(GIVEN ENTRIES Opens)

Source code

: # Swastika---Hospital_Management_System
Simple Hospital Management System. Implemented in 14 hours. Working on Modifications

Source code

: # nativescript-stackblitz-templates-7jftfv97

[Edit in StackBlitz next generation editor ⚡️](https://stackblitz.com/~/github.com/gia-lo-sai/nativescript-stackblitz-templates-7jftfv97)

(GIVEN ENTRIES Closes)

• ASSIGNMENT
Repeat every one of the rows above word for word, with each character unchanged.

• ANSWER FOR THIS EXERCISE
Source code

: # Swastika---Hospital_Management_System
Simple Hospital Management System. Implemented in 14 hours. Working on Modifications

Source code

: # nativescript-stackblitz-templates-7jftfv97

[Edit in StackBlitz next generation editor ⚡️](https://stackblitz.com/~/github.com/gia-lo-sai/nativescript-stackblitz-templates-7jftfv97)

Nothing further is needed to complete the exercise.